» What you should do
The records follow. Print, word for word, the first line through the "Enlarge the Outliner" line.

[Records from a collection]
+ + + + +

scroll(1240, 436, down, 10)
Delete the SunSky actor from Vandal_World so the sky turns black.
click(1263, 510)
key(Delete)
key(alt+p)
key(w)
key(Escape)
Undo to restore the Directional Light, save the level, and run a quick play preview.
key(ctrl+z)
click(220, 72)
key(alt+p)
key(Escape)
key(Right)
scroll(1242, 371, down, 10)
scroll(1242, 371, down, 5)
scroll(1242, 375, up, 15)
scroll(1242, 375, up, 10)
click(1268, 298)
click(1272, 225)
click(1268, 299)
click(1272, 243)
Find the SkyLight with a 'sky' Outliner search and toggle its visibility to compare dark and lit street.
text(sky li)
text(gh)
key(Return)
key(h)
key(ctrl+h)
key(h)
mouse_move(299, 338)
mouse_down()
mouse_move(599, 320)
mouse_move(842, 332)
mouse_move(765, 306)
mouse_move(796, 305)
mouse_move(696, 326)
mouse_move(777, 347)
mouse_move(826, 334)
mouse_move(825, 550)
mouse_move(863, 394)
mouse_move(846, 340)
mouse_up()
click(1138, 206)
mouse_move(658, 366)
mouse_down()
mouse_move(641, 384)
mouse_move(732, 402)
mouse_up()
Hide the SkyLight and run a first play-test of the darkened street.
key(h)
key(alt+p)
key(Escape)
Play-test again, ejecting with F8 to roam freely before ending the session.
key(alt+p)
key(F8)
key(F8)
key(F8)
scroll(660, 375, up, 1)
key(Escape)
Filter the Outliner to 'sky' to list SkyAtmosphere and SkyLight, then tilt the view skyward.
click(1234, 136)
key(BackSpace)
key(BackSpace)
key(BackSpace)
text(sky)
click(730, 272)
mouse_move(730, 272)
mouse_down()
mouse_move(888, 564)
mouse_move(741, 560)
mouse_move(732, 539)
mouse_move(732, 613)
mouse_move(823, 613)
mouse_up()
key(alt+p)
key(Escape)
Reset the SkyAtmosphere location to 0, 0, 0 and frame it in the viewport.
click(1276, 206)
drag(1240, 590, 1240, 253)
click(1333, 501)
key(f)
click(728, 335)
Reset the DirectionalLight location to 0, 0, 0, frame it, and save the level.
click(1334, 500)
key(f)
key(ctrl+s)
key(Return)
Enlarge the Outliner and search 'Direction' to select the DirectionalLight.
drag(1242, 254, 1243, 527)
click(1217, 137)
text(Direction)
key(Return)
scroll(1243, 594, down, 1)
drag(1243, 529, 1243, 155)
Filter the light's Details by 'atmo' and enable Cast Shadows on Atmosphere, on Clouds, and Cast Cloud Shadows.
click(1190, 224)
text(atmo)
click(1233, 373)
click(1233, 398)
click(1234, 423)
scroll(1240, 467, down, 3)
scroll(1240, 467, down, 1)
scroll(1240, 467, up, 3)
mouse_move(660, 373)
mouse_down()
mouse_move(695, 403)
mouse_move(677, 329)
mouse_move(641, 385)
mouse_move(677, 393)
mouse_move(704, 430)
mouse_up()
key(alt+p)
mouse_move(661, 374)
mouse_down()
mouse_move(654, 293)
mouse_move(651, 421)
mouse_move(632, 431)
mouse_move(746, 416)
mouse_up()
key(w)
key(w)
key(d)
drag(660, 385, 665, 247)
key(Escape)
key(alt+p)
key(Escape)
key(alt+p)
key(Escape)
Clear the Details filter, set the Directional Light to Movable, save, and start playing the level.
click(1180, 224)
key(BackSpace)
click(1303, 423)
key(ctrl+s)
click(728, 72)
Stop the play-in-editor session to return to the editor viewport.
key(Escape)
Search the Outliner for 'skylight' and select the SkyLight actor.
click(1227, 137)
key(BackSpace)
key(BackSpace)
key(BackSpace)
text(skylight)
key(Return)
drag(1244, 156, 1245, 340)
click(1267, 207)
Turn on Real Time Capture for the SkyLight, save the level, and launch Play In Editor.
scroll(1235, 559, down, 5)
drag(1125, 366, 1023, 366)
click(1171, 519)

+ + + + +

» Solution to the exercise
scroll(1240, 436, down, 10)
Delete the SunSky actor from Vandal_World so the sky turns black.
click(1263, 510)
key(Delete)
key(alt+p)
key(w)
key(Escape)
Undo to restore the Directional Light, save the level, and run a quick play preview.
key(ctrl+z)
click(220, 72)
key(alt+p)
key(Escape)
key(Right)
scroll(1242, 371, down, 10)
scroll(1242, 371, down, 5)
scroll(1242, 375, up, 15)
scroll(1242, 375, up, 10)
click(1268, 298)
click(1272, 225)
click(1268, 299)
click(1272, 243)
Find the SkyLight with a 'sky' Outliner search and toggle its visibility to compare dark and lit street.
text(sky li)
text(gh)
key(Return)
key(h)
key(ctrl+h)
key(h)
mouse_move(299, 338)
mouse_down()
mouse_move(599, 320)
mouse_move(842, 332)
mouse_move(765, 306)
mouse_move(796, 305)
mouse_move(696, 326)
mouse_move(777, 347)
mouse_move(826, 334)
mouse_move(825, 550)
mouse_move(863, 394)
mouse_move(846, 340)
mouse_up()
click(1138, 206)
mouse_move(658, 366)
mouse_down()
mouse_move(641, 384)
mouse_move(732, 402)
mouse_up()
Hide the SkyLight and run a first play-test of the darkened street.
key(h)
key(alt+p)
key(Escape)
Play-test again, ejecting with F8 to roam freely before ending the session.
key(alt+p)
key(F8)
key(F8)
key(F8)
scroll(660, 375, up, 1)
key(Escape)
Filter the Outliner to 'sky' to list SkyAtmosphere and SkyLight, then tilt the view skyward.
click(1234, 136)
key(BackSpace)
key(BackSpace)
key(BackSpace)
text(sky)
click(730, 272)
mouse_move(730, 272)
mouse_down()
mouse_move(888, 564)
mouse_move(741, 560)
mouse_move(732, 539)
mouse_move(732, 613)
mouse_move(823, 613)
mouse_up()
key(alt+p)
key(Escape)
Reset the SkyAtmosphere location to 0, 0, 0 and frame it in the viewport.
click(1276, 206)
drag(1240, 590, 1240, 253)
click(1333, 501)
key(f)
click(728, 335)
Reset the DirectionalLight location to 0, 0, 0, frame it, and save the level.
click(1334, 500)
key(f)
key(ctrl+s)
key(Return)
Enlarge the Outliner and search 'Direction' to select the DirectionalLight.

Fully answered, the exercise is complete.